Problems:
1. According to the text on reinforcement learning, what category of learning algorithms does behavioural cloning belong to?
2. In the records, pick out every line that contains the string "kern". Case counts.

===== Text extract =====

The good thing about RL is that it possesses the power to produce exceptional results which can’t be made by a human. It’s the way to create an alternate intelligence which works in different but better ways than a human. On the other hand, supervised learning focuses on replicating the best behaviours of humans, which might not be the best on an absolute scale but is still helpful and beautiful.

Some Important Terminologies

Borrowed from Sergey Levine’s Deep RL course, the below slides do a great job of getting the terminologies clear. Have a good look at them:

Note that observation and state are two different things. A good analogy would be to consider state as the detailed memory layout of a computer and the observation as the photo of the computer screen. It is possible to get the observation from the state but not the other way around.

Alos, the above diagrams shows the “Markov Property”, which means that the current state is enough to predict the future. However, this does not guarantee that the future is deterministic. It may be stochastic but knowing the past doesn’t really help reduce that randomness.

Behavioural Cloning

It belongs to a category of learning algorithms called “imitation learning” which basically refers to learning a policy which imitates human decisions. Behavioural cloning is a subset of this branch which studies how we can take the “supervised” approach to learning a policy. The data is tuples \((o_t, a_t)\) which can be acquired through humans (eg. hours of recordings of human driving). Once that is done, the policy (which will be a CNN in case of the self-driving problem) can be learned in the same way a classifier learns based on labelled data.

Does it work?

===== Source data =====

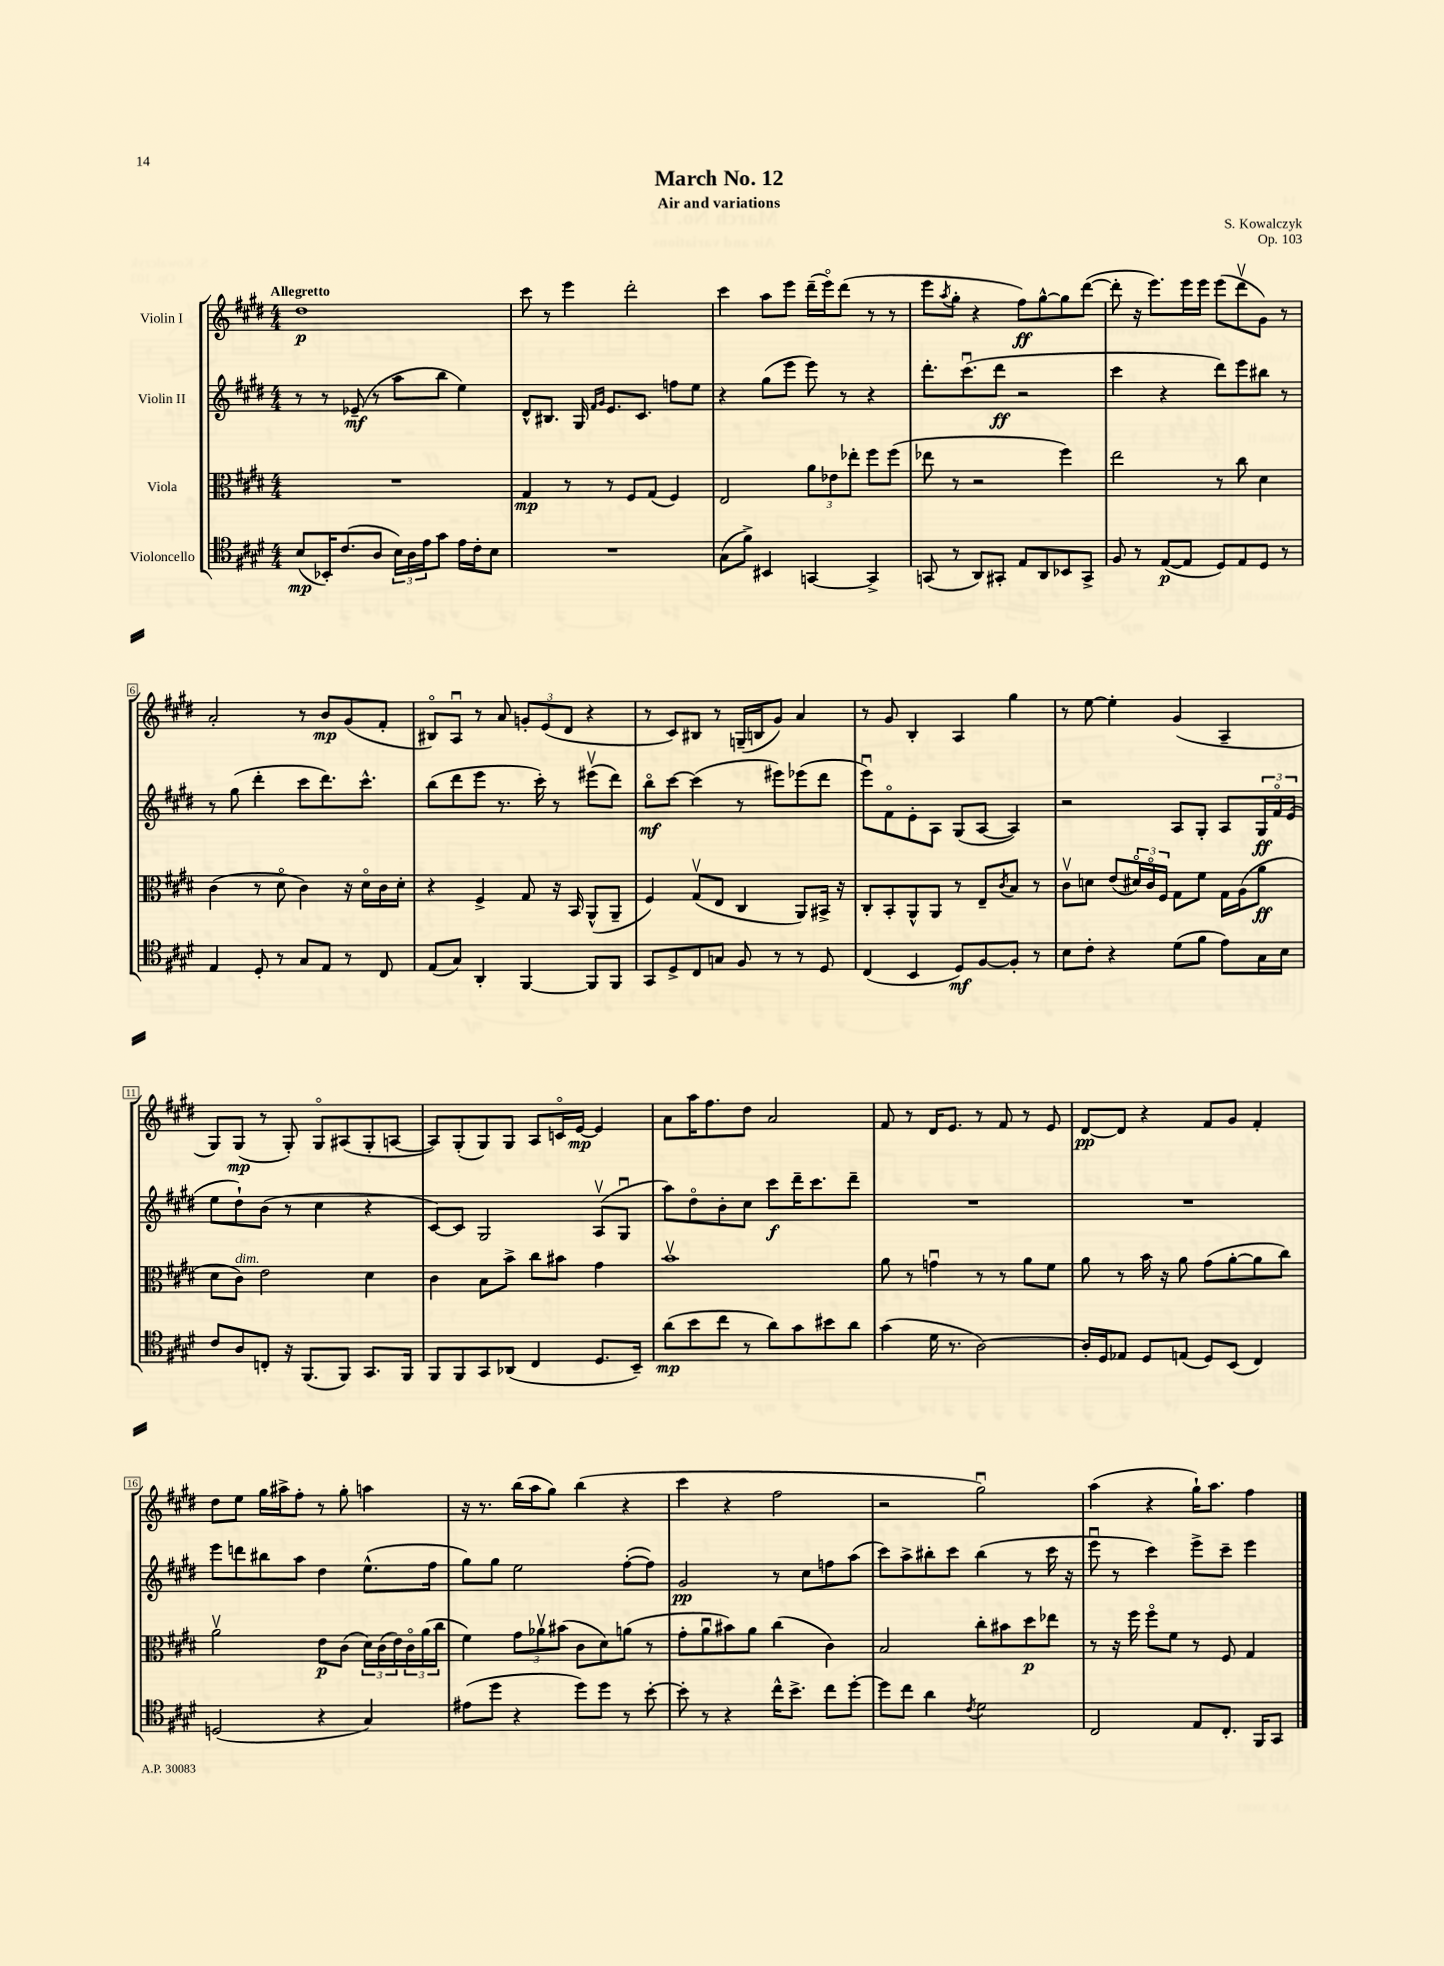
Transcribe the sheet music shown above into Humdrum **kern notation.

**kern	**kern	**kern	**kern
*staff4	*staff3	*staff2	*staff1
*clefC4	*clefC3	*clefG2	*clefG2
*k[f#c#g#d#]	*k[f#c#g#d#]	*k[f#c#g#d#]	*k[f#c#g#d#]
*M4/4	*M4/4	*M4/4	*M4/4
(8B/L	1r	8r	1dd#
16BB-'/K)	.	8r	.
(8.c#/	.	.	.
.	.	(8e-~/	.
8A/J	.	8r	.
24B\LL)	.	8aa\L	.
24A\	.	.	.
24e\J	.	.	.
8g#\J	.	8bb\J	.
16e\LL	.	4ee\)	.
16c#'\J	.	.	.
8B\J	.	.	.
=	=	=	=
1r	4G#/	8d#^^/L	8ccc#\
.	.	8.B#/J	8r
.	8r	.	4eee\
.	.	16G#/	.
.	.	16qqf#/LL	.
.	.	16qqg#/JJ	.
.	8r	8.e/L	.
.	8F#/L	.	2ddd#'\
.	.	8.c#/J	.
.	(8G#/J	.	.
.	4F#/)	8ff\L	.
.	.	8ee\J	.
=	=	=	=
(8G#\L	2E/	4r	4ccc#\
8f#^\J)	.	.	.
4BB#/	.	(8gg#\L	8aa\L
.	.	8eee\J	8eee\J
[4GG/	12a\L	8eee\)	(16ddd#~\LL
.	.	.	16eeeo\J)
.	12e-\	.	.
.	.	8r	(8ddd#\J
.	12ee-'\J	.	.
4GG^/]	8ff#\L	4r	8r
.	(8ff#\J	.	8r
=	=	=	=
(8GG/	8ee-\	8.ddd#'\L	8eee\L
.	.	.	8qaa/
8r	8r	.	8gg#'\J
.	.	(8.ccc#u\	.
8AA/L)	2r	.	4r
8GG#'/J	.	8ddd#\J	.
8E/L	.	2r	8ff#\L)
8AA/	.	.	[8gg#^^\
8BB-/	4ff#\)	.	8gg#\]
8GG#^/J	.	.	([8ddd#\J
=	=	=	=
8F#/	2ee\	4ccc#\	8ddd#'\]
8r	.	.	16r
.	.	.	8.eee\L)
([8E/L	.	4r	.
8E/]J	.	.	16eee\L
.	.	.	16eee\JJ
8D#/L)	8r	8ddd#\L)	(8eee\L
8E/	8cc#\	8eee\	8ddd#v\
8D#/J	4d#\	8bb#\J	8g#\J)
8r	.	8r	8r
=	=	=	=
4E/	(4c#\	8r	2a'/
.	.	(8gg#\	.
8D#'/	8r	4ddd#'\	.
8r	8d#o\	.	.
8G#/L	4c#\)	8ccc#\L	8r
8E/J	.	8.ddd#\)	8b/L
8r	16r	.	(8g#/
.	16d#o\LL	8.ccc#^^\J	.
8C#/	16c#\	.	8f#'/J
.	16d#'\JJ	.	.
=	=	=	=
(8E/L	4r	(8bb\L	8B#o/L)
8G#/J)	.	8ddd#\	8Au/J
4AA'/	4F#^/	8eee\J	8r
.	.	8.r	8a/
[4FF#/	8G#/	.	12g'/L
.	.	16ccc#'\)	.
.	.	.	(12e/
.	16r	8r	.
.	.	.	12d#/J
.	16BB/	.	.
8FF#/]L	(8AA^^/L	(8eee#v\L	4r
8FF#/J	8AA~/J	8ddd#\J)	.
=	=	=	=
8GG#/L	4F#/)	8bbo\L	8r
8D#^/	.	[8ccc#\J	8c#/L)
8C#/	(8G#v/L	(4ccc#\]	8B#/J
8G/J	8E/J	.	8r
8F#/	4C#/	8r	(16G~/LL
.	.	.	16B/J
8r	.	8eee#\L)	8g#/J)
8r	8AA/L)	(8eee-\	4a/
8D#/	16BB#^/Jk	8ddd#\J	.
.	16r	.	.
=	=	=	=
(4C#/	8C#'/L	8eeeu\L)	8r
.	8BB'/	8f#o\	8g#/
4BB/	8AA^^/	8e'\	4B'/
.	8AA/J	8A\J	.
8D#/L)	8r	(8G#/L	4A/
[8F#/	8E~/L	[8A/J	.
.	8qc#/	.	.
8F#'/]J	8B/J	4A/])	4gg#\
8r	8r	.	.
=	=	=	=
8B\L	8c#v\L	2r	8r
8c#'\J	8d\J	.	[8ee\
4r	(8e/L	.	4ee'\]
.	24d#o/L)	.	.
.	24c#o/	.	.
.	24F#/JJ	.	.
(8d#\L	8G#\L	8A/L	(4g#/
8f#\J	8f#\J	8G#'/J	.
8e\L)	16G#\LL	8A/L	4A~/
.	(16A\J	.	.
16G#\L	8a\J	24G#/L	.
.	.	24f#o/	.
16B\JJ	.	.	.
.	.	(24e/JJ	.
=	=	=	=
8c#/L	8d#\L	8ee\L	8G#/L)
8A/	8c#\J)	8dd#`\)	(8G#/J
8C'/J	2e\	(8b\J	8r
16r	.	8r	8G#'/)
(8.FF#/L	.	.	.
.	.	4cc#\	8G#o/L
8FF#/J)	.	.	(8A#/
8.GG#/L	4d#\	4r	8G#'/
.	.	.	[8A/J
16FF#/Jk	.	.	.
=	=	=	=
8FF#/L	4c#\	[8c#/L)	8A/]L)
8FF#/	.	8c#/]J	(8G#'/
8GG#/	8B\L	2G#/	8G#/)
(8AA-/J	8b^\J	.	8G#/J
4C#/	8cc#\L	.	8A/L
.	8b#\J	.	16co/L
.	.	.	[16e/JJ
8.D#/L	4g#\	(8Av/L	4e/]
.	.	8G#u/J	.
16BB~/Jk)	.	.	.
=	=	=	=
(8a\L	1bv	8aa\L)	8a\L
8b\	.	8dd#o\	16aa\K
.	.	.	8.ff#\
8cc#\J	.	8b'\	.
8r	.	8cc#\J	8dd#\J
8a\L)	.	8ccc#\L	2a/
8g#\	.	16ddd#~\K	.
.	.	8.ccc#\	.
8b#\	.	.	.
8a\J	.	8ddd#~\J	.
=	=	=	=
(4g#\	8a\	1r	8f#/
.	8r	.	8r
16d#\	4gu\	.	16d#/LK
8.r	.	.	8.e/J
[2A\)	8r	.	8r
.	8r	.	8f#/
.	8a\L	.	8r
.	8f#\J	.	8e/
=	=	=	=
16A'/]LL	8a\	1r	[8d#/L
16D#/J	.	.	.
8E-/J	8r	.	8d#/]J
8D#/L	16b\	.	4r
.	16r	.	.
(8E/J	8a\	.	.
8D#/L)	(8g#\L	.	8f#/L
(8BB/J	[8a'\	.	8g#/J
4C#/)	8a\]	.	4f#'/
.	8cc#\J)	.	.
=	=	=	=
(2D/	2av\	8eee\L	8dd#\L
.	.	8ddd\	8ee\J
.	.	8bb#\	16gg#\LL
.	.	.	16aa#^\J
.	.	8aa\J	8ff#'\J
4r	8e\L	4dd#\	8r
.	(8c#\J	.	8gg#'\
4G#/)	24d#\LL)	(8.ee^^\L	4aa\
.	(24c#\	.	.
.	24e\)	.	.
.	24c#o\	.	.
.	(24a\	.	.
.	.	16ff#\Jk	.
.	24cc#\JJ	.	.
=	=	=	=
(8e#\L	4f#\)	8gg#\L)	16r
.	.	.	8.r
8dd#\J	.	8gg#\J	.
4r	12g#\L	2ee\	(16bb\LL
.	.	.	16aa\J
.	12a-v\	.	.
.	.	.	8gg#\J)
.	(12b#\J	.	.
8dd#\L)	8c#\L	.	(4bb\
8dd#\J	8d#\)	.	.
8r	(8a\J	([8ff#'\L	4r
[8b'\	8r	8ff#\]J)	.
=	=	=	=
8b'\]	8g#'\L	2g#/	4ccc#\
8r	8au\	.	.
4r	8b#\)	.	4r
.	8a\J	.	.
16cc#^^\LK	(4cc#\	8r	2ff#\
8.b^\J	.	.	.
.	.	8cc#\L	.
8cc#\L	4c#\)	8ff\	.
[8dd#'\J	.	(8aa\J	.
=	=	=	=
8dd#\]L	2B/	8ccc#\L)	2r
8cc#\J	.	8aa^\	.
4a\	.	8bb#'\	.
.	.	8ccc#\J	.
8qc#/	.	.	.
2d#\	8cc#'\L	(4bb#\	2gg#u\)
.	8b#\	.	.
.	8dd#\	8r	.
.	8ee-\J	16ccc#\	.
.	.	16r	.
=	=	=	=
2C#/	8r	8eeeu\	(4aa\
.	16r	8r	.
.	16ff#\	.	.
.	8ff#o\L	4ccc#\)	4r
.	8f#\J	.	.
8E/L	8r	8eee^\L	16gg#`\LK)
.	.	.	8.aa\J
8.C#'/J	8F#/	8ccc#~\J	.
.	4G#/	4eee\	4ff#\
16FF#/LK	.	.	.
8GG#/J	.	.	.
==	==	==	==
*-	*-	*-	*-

=====

Solutions per task:
1. Imitation learning

2.
Transcribe the sheet music shown above into Humdrum **kern notation.
**kern	**kern	**kern	**kern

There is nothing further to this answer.